GOAL OF THE EXERCISE
Where an entry below contains an image, skip the image and reproduce the rest exactly.

AVAILABLE DATA

----------

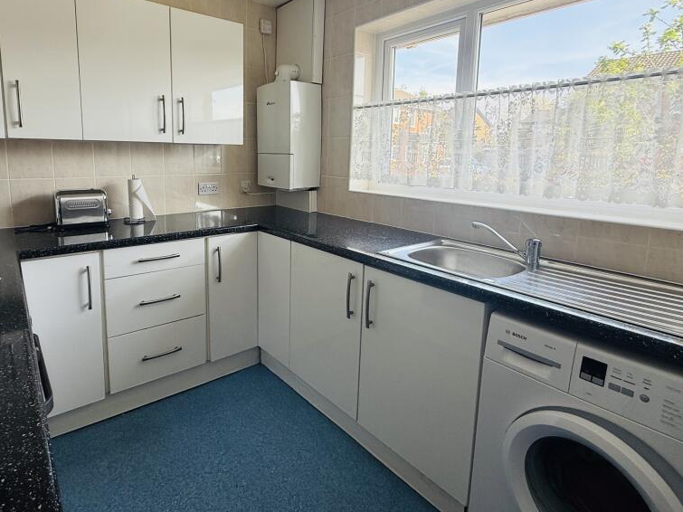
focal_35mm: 19
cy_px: 207
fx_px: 375
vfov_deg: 68.1
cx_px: 289
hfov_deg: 84.1
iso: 64
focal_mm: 2.22
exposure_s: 1/166
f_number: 2.2
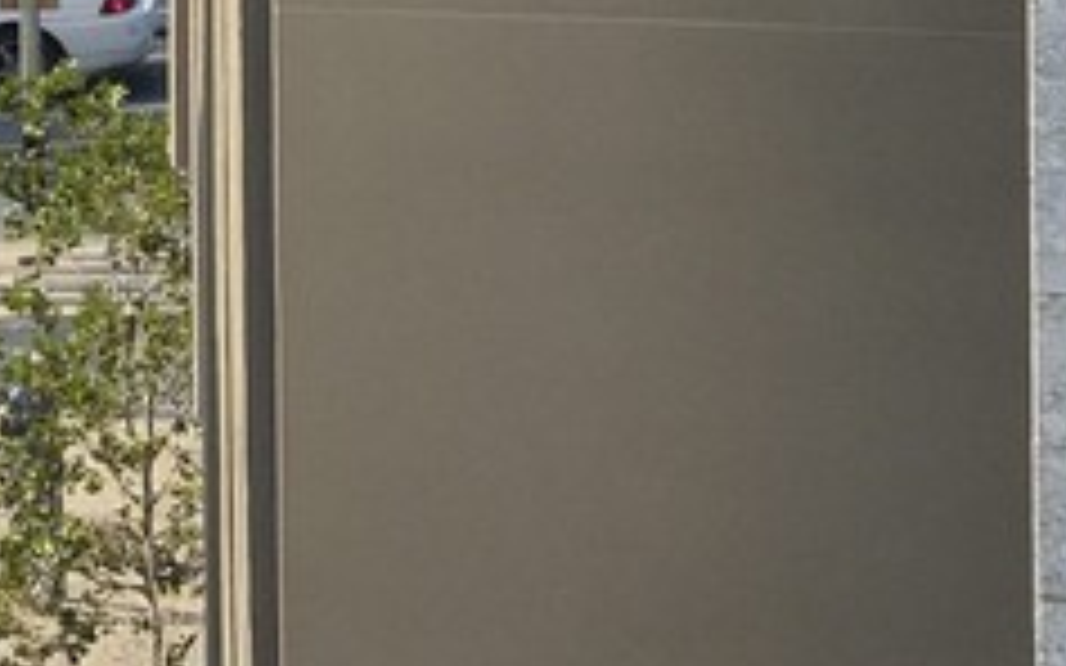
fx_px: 36916
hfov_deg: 1.6
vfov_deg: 1.0
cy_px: -1440
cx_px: -2384
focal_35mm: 1271
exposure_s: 1/320
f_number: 11
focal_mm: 185
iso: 400
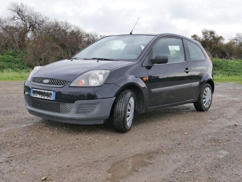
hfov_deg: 43.9
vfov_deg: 33.6
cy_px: 91
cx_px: 121
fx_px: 301
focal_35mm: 43
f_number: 5.6
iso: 200
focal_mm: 19.5
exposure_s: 1/200
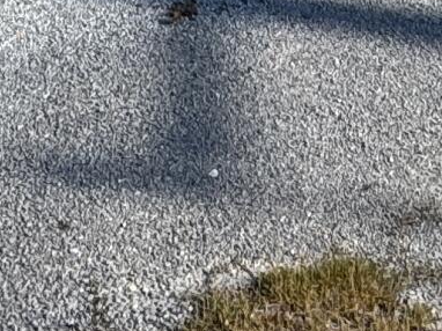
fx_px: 1404
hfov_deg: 17.9
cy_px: -685
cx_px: 234
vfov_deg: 9.9
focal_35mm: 110
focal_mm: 2.22
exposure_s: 1/2083
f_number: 2.2
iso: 50
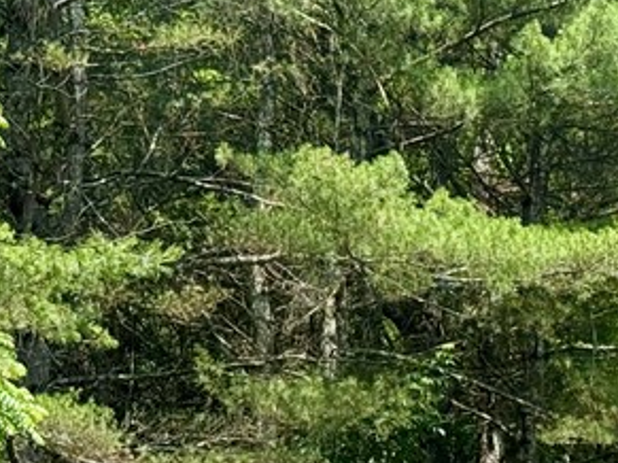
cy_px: 680
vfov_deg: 8.6
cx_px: 758
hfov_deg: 11.5
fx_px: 3016
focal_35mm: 169
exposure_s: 1/2045
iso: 64
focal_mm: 6.76
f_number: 1.78
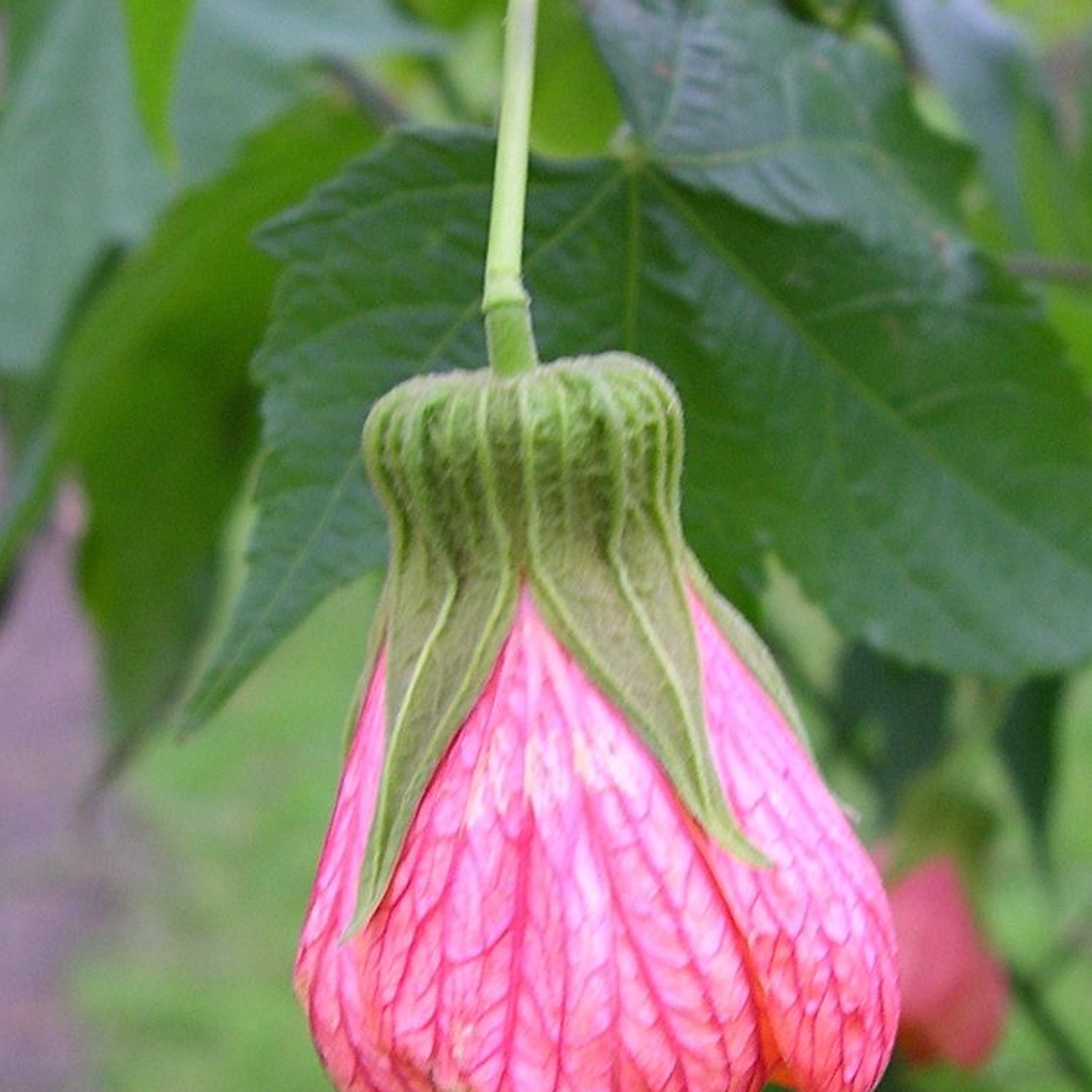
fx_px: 1606
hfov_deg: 37.6
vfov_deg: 37.4
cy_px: 640
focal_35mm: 45
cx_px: 547
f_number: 2.8
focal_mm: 8
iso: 100
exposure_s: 1/52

----------

RESPONSE
focal_35mm: 19
cy_px: 207
fx_px: 375
vfov_deg: 68.1
cx_px: 289
hfov_deg: 84.1
iso: 64
focal_mm: 2.22
exposure_s: 1/166
f_number: 2.2
fx_px: 36916
hfov_deg: 1.6
vfov_deg: 1.0
cy_px: -1440
cx_px: -2384
focal_35mm: 1271
exposure_s: 1/320
f_number: 11
focal_mm: 185
iso: 400
hfov_deg: 43.9
vfov_deg: 33.6
cy_px: 91
cx_px: 121
fx_px: 301
focal_35mm: 43
f_number: 5.6
iso: 200
focal_mm: 19.5
exposure_s: 1/200
fx_px: 1404
hfov_deg: 17.9
cy_px: -685
cx_px: 234
vfov_deg: 9.9
focal_35mm: 110
focal_mm: 2.22
exposure_s: 1/2083
f_number: 2.2
iso: 50
cy_px: 680
vfov_deg: 8.6
cx_px: 758
hfov_deg: 11.5
fx_px: 3016
focal_35mm: 169
exposure_s: 1/2045
iso: 64
focal_mm: 6.76
f_number: 1.78
fx_px: 1606
hfov_deg: 37.6
vfov_deg: 37.4
cy_px: 640
focal_35mm: 45
cx_px: 547
f_number: 2.8
focal_mm: 8
iso: 100
exposure_s: 1/52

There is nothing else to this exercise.